Input records below:

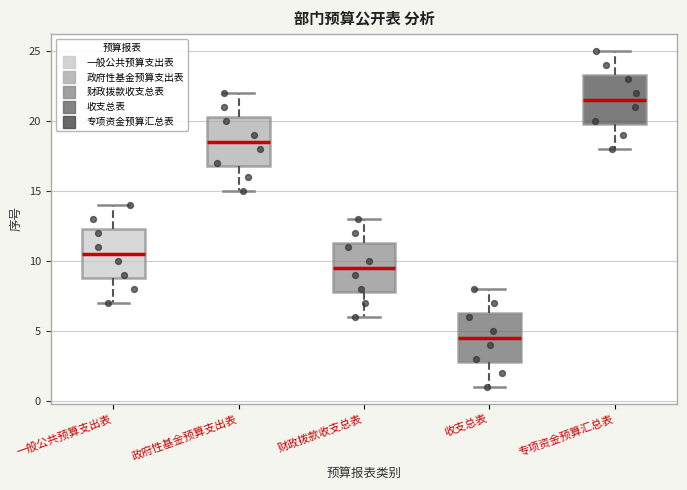

Which box has the highest median line?

专项资金预算汇总表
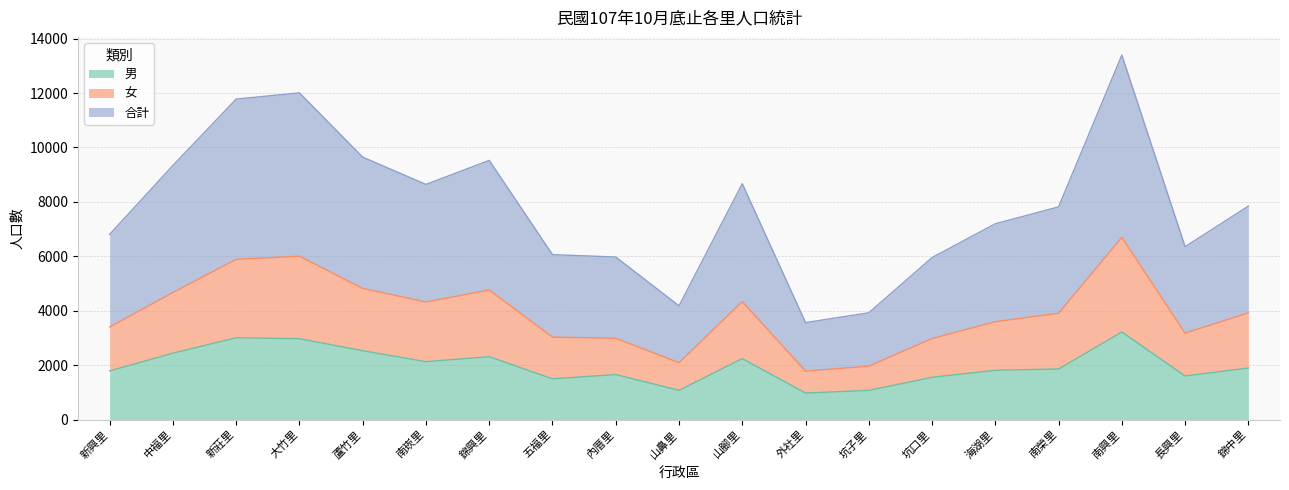

Where is the first local minimum for 男?

南崁里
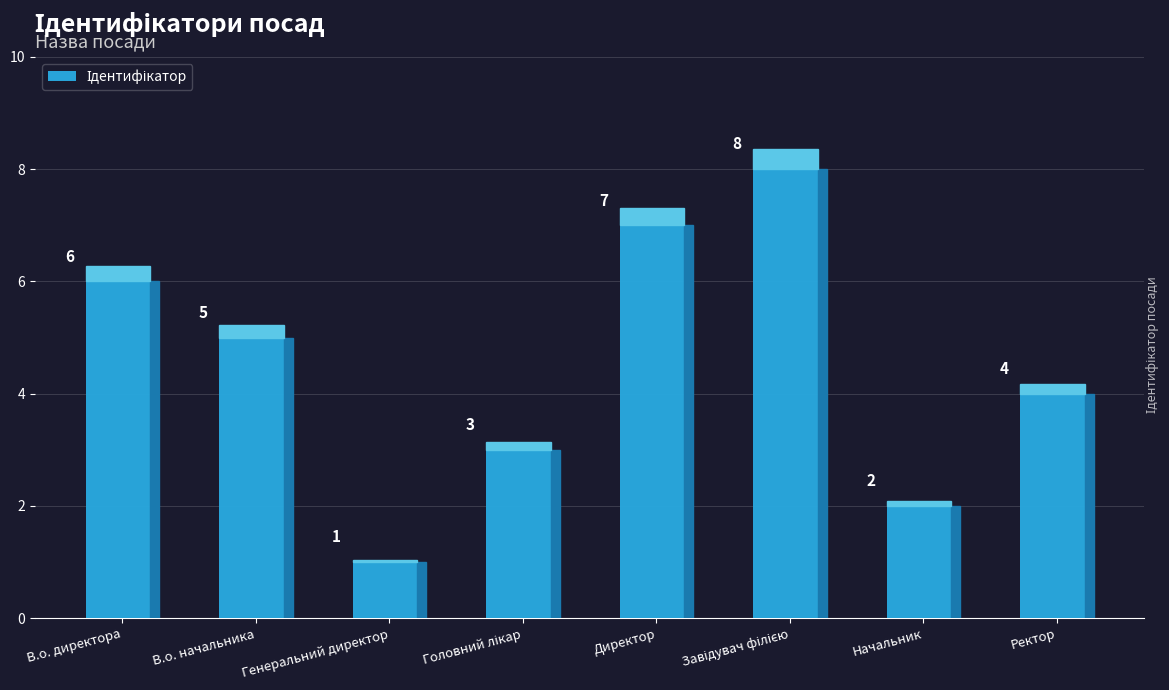

What is the sum of all values?

36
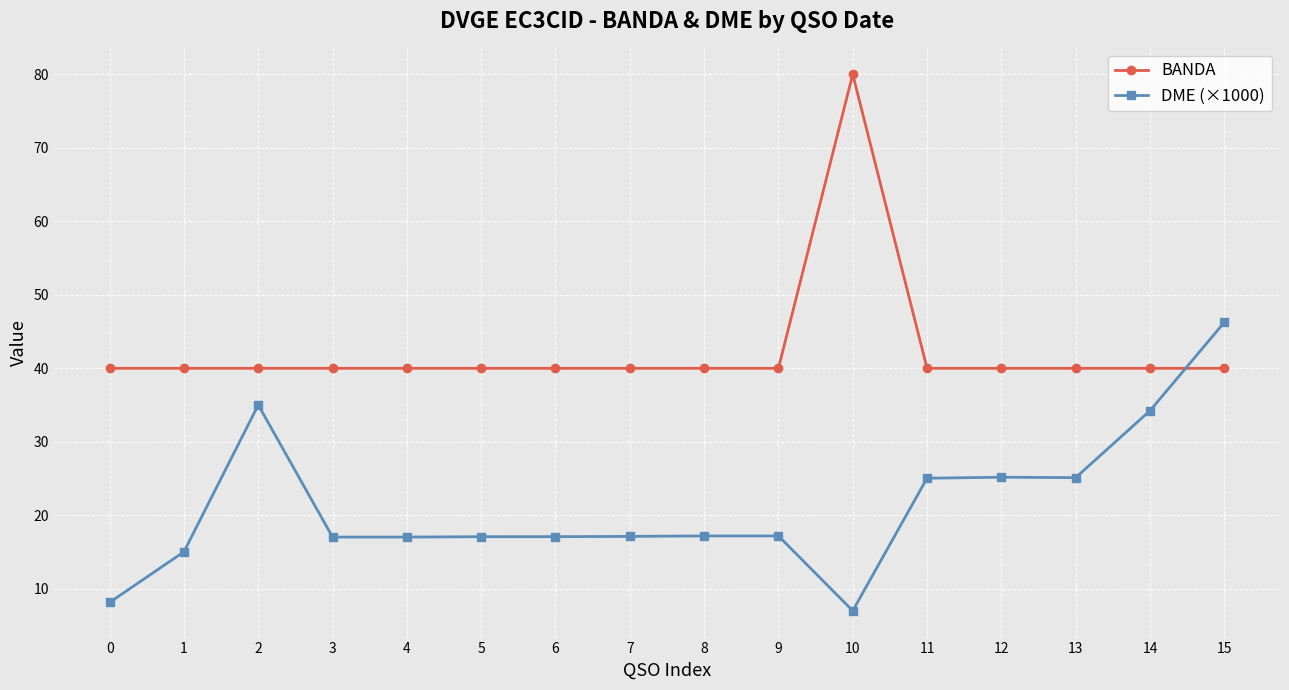

What is the spread (max minus min) of values at 8?

22.8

End of Input records.

• **Task to carry out**
Copy the entries above word for word, but leave out the pictures.

• **Answer section**
Which box has the highest median line?

专项资金预算汇总表

Where is the first local minimum for 男?

南崁里

What is the sum of all values?

36

What is the spread (max minus min) of values at 8?

22.8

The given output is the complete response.